About this exercise:
Tally every line of the material where "pixels" occurs, then write the total by itself.

Listed entries:

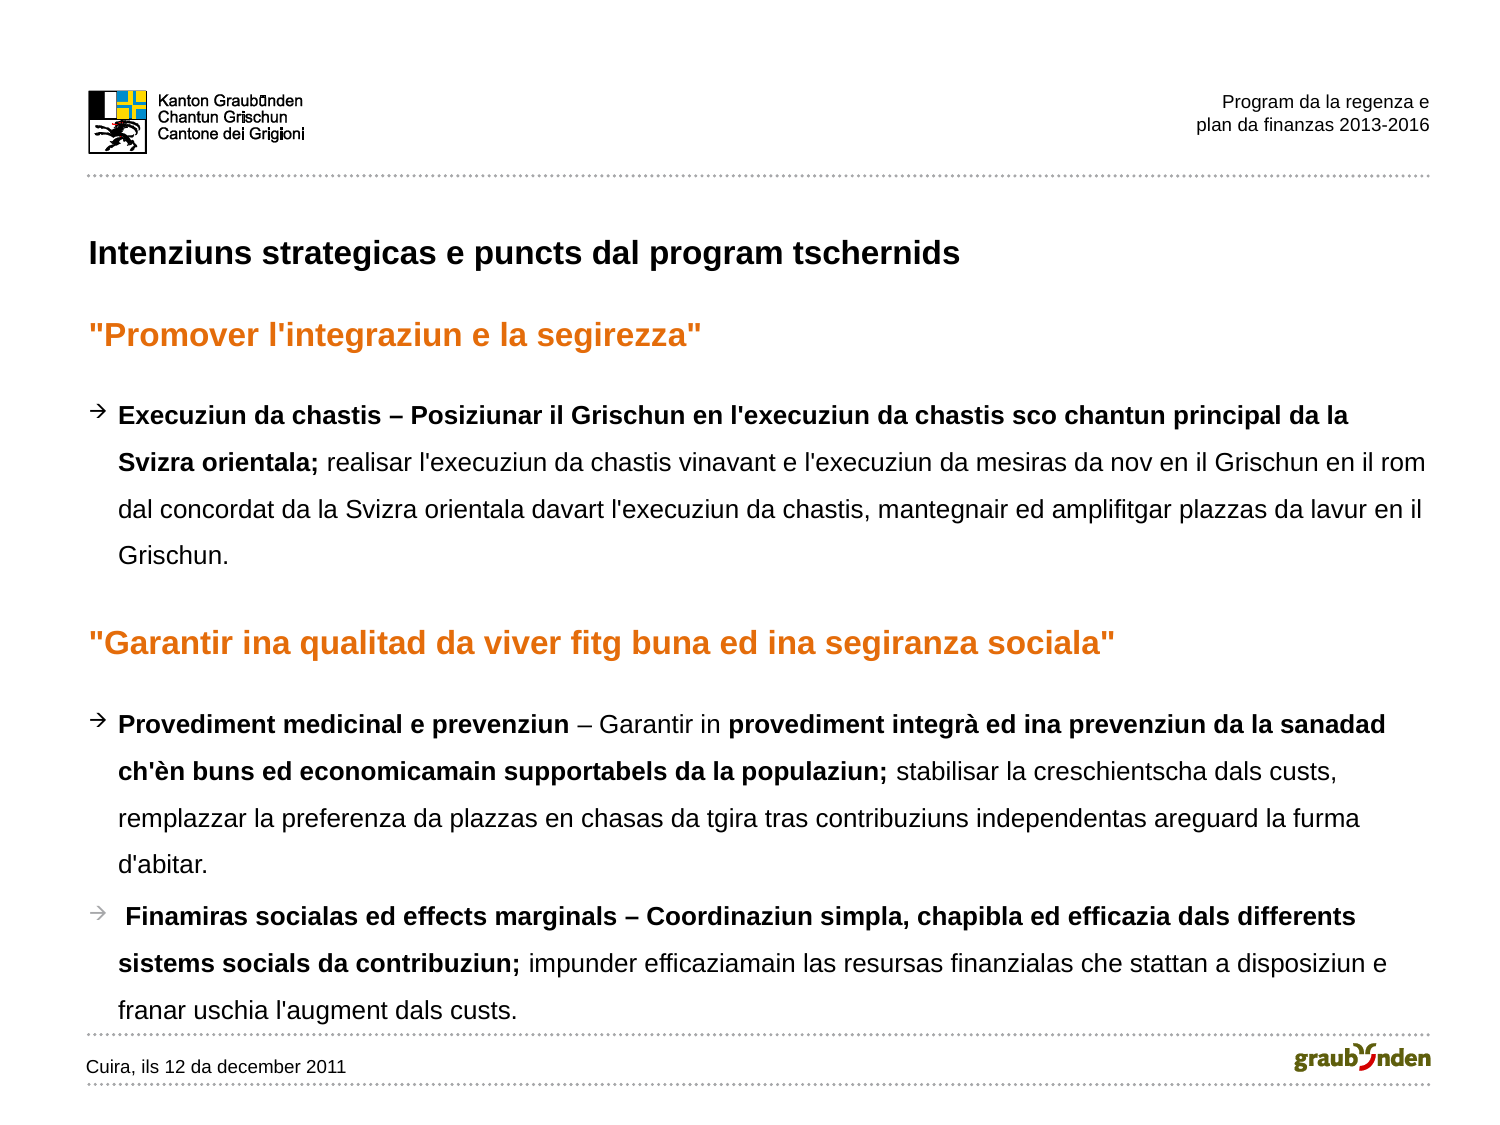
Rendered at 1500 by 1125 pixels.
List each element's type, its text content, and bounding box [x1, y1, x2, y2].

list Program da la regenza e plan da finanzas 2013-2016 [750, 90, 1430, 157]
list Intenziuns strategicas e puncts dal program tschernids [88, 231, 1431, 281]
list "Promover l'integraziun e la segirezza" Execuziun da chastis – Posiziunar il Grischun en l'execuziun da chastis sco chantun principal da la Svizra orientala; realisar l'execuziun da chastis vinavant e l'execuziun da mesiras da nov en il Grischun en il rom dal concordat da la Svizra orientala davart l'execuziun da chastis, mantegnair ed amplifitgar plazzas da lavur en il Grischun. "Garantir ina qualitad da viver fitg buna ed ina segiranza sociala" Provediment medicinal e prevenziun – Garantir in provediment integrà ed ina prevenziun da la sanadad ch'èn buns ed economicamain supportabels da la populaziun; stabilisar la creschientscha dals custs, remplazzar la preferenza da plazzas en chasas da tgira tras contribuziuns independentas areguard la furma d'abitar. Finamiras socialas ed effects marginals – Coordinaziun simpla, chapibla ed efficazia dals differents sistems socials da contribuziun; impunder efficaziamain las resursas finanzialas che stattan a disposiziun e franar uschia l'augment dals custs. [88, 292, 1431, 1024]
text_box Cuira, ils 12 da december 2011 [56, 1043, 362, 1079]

* * *

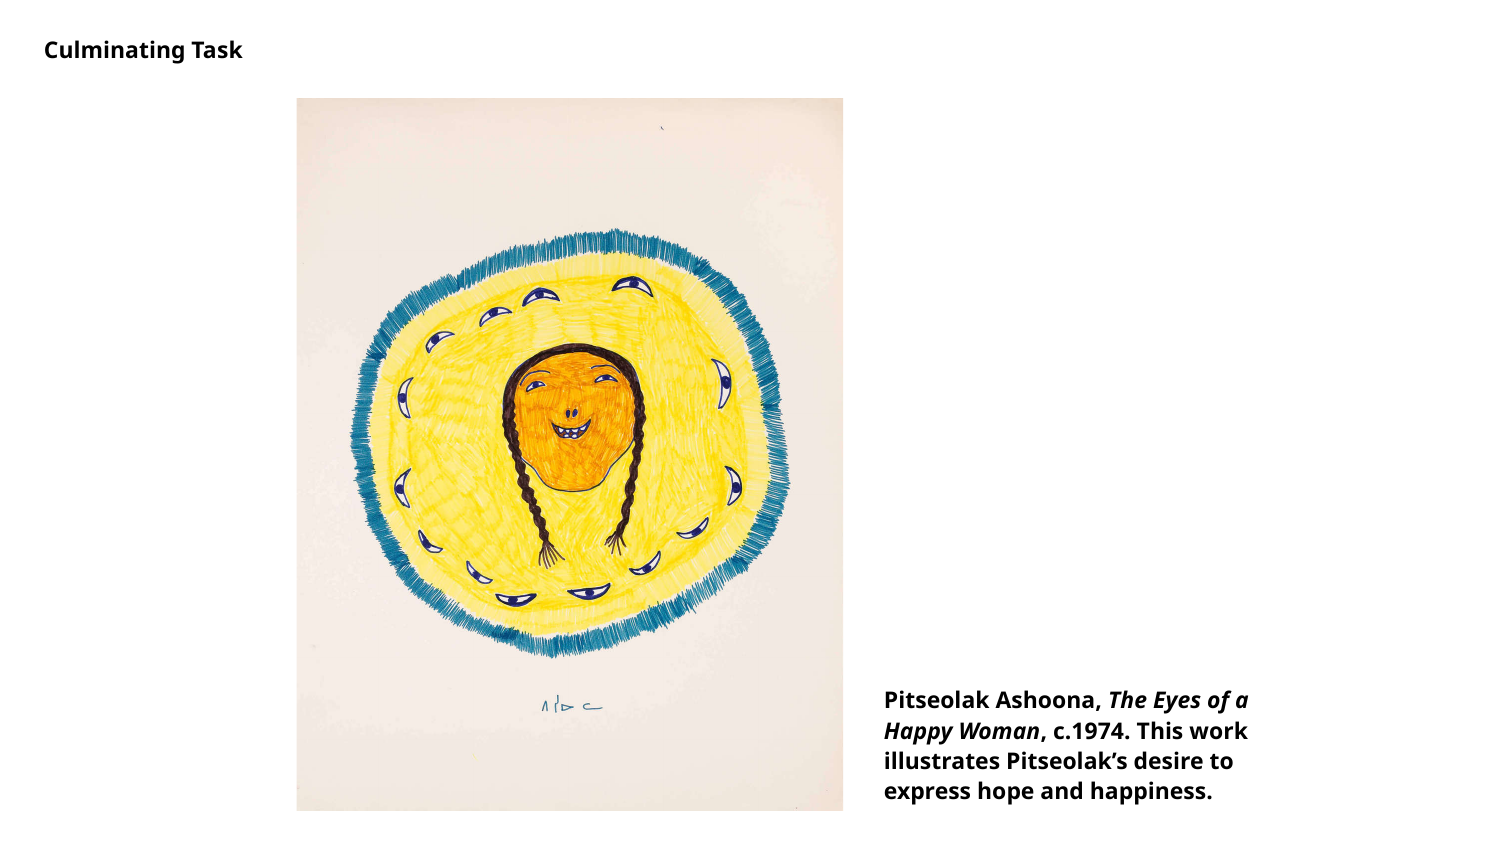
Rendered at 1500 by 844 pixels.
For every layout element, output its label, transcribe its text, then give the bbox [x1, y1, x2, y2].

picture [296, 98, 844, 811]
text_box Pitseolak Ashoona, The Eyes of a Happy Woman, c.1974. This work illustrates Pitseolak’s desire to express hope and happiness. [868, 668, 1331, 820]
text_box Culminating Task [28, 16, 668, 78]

Exercise result:
2